### [Exercise aim]
Every line from the one with "- **Styling refinement**: 1-2 uur" through the final line of the entries below should be returned exactly; leave out all other lines.

### [Provided data]
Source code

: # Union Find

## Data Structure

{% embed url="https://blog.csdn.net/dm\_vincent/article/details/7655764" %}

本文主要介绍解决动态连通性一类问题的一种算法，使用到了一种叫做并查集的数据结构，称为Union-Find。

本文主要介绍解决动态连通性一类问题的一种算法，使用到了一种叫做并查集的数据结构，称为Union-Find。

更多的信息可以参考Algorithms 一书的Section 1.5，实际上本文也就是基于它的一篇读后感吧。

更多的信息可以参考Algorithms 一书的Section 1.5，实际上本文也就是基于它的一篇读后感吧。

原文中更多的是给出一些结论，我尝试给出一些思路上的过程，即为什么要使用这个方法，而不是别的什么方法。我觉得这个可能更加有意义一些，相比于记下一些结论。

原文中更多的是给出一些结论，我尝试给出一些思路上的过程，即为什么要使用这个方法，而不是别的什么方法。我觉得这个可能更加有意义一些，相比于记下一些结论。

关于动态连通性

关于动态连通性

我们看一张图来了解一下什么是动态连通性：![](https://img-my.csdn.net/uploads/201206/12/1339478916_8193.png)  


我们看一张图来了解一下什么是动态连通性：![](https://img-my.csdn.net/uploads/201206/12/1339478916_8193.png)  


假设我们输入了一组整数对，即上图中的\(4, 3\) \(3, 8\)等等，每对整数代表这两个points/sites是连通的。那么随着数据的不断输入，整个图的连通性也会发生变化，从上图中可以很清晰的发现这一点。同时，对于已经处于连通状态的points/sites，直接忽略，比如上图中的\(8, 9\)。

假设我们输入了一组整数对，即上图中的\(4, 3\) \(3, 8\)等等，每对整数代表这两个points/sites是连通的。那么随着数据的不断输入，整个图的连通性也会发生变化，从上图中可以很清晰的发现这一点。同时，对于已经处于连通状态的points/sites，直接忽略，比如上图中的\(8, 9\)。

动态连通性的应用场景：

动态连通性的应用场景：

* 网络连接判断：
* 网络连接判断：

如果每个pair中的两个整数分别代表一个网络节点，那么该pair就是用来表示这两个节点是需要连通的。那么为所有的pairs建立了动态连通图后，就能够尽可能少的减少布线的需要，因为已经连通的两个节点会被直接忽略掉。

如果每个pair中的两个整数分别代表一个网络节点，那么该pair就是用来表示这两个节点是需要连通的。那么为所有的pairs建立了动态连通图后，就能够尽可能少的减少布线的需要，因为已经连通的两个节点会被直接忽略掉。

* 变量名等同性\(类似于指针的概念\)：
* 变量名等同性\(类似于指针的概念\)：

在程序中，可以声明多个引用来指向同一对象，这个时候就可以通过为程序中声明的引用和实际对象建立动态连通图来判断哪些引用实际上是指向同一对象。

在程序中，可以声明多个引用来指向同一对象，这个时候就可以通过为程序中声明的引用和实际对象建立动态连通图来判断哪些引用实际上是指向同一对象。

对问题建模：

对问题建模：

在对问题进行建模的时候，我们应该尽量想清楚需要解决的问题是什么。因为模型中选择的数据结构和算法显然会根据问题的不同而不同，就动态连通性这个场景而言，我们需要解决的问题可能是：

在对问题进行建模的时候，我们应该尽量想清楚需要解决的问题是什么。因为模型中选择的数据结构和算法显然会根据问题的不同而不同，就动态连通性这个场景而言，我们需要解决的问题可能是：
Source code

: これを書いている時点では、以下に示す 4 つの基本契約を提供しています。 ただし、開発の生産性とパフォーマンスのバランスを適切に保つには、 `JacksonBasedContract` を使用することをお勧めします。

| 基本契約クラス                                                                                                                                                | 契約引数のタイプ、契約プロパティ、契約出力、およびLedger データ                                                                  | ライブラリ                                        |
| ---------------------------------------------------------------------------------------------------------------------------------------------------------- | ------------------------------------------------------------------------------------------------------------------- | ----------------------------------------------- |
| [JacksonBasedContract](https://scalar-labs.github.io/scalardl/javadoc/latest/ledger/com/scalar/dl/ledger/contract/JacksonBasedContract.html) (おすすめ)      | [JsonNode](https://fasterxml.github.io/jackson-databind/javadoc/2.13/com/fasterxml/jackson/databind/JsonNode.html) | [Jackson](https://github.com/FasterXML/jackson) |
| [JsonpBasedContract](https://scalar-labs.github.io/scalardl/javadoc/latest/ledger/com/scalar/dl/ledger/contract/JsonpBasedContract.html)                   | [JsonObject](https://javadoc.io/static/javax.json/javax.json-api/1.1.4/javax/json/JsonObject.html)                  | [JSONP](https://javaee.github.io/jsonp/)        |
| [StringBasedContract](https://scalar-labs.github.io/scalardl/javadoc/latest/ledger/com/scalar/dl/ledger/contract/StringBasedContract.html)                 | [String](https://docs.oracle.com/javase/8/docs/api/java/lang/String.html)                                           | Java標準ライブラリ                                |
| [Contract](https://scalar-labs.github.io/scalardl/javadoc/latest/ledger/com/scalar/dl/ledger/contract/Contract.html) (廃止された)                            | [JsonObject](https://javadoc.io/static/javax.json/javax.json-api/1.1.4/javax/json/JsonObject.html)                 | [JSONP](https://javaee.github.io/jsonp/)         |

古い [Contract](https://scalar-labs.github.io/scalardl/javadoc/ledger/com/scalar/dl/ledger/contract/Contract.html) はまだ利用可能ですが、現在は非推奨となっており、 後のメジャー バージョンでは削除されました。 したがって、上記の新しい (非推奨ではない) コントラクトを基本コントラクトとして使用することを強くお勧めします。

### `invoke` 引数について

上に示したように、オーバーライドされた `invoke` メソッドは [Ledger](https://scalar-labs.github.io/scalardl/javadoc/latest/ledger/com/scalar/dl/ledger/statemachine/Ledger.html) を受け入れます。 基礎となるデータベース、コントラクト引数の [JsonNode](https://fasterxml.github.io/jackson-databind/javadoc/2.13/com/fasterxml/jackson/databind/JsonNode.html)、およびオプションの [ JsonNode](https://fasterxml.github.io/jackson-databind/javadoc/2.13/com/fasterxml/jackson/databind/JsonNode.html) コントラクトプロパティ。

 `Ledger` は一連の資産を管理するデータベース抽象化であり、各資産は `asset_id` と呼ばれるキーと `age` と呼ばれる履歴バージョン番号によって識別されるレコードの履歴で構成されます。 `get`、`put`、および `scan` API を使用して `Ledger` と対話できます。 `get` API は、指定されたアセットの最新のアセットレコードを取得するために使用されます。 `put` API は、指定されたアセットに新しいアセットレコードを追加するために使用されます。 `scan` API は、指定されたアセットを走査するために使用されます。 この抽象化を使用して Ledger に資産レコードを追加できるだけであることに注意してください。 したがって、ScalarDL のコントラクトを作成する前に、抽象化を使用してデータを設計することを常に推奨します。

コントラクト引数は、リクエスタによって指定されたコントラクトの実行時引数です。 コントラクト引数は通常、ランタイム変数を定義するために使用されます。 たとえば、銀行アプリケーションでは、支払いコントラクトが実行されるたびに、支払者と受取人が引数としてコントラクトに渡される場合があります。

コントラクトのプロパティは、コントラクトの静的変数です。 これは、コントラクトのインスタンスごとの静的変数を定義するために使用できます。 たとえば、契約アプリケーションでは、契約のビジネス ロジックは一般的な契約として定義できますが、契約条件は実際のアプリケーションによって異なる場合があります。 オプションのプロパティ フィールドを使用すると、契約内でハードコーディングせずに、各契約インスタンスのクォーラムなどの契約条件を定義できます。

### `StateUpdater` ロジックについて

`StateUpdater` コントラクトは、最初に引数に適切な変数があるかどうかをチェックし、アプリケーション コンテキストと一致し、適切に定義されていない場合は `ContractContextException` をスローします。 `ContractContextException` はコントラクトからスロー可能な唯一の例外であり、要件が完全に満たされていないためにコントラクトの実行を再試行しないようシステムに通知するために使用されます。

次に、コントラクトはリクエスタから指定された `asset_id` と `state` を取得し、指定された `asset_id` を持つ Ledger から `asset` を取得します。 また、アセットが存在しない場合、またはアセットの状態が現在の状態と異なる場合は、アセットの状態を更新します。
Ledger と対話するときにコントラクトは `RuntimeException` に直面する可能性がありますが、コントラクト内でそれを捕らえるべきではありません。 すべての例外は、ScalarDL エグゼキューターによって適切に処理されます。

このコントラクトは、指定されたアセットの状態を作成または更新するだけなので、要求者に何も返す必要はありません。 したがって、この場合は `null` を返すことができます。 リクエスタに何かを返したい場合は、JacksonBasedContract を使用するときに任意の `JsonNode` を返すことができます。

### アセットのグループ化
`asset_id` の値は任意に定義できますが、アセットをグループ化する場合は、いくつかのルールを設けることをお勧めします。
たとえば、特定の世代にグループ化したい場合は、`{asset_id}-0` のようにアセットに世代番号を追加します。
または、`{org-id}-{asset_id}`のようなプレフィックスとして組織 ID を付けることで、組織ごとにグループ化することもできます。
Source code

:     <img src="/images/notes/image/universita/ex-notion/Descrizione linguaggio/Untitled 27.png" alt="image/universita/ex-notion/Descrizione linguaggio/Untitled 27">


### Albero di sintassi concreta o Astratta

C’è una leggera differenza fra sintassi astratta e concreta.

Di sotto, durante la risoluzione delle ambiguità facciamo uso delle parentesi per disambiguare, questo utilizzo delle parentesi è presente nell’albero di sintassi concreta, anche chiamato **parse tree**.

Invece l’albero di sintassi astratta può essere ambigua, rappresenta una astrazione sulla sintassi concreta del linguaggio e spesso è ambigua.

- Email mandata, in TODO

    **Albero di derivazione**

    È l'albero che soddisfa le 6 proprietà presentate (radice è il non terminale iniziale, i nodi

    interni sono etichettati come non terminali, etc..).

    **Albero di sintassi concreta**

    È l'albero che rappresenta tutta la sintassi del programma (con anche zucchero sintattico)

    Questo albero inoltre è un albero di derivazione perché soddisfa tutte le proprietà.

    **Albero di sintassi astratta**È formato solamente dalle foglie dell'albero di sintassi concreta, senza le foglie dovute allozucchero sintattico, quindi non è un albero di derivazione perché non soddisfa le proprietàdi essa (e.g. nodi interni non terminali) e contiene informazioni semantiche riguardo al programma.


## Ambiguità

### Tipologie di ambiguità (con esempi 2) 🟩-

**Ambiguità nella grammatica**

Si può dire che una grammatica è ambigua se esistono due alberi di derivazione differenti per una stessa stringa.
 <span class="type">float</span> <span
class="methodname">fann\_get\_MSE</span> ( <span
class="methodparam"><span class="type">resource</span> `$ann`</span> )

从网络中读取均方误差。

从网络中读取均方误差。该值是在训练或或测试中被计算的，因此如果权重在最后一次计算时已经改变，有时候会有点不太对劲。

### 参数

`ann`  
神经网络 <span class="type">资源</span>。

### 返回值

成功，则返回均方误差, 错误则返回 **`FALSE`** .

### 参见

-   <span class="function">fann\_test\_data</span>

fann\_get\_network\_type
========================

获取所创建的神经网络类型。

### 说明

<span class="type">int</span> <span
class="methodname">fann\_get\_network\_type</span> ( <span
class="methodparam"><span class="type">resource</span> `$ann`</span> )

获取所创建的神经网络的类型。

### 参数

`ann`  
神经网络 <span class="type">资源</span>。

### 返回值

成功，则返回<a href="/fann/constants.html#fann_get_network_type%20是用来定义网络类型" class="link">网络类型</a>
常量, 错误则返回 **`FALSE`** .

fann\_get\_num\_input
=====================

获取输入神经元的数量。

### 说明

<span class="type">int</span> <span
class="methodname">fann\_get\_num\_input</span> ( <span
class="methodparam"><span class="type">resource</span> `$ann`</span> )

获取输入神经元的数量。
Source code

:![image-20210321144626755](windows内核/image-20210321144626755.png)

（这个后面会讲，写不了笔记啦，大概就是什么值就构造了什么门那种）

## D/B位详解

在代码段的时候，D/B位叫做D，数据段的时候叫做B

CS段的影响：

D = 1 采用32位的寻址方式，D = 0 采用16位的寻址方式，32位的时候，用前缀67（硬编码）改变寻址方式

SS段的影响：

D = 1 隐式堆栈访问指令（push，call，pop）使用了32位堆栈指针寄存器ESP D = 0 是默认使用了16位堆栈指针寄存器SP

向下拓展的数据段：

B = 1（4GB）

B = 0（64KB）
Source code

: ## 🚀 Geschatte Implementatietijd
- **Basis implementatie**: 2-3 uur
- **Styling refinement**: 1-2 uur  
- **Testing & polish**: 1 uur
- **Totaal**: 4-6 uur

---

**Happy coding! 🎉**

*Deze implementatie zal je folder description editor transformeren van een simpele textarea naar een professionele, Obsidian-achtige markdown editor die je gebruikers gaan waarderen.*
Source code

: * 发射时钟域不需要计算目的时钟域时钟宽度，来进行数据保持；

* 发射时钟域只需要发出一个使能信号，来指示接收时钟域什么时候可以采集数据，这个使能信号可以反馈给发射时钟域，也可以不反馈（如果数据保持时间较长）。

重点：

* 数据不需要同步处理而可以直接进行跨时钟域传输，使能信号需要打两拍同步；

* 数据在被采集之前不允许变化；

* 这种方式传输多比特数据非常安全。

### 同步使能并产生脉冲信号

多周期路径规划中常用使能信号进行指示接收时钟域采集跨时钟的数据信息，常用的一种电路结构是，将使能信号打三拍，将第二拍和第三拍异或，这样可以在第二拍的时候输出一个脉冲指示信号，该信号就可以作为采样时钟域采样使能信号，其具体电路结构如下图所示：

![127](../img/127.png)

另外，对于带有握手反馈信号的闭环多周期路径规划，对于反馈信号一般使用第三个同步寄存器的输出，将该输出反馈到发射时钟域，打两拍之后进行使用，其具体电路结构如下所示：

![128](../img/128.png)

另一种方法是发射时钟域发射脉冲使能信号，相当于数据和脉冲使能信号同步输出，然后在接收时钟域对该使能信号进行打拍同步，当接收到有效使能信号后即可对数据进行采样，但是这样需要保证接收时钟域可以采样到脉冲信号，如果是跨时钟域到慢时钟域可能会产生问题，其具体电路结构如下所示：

### [Answer area]
- **Styling refinement**: 1-2 uur  
- **Testing & polish**: 1 uur
- **Totaal**: 4-6 uur

---

**Happy coding! 🎉**

*Deze implementatie zal je folder description editor transformeren van een simpele textarea naar een professionele, Obsidian-achtige markdown editor die je gebruikers gaan waarderen.*
Source code

: * 发射时钟域不需要计算目的时钟域时钟宽度，来进行数据保持；

* 发射时钟域只需要发出一个使能信号，来指示接收时钟域什么时候可以采集数据，这个使能信号可以反馈给发射时钟域，也可以不反馈（如果数据保持时间较长）。

重点：

* 数据不需要同步处理而可以直接进行跨时钟域传输，使能信号需要打两拍同步；

* 数据在被采集之前不允许变化；

* 这种方式传输多比特数据非常安全。

### 同步使能并产生脉冲信号

多周期路径规划中常用使能信号进行指示接收时钟域采集跨时钟的数据信息，常用的一种电路结构是，将使能信号打三拍，将第二拍和第三拍异或，这样可以在第二拍的时候输出一个脉冲指示信号，该信号就可以作为采样时钟域采样使能信号，其具体电路结构如下图所示：

![127](../img/127.png)

另外，对于带有握手反馈信号的闭环多周期路径规划，对于反馈信号一般使用第三个同步寄存器的输出，将该输出反馈到发射时钟域，打两拍之后进行使用，其具体电路结构如下所示：

![128](../img/128.png)

另一种方法是发射时钟域发射脉冲使能信号，相当于数据和脉冲使能信号同步输出，然后在接收时钟域对该使能信号进行打拍同步，当接收到有效使能信号后即可对数据进行采样，但是这样需要保证接收时钟域可以采样到脉冲信号，如果是跨时钟域到慢时钟域可能会产生问题，其具体电路结构如下所示：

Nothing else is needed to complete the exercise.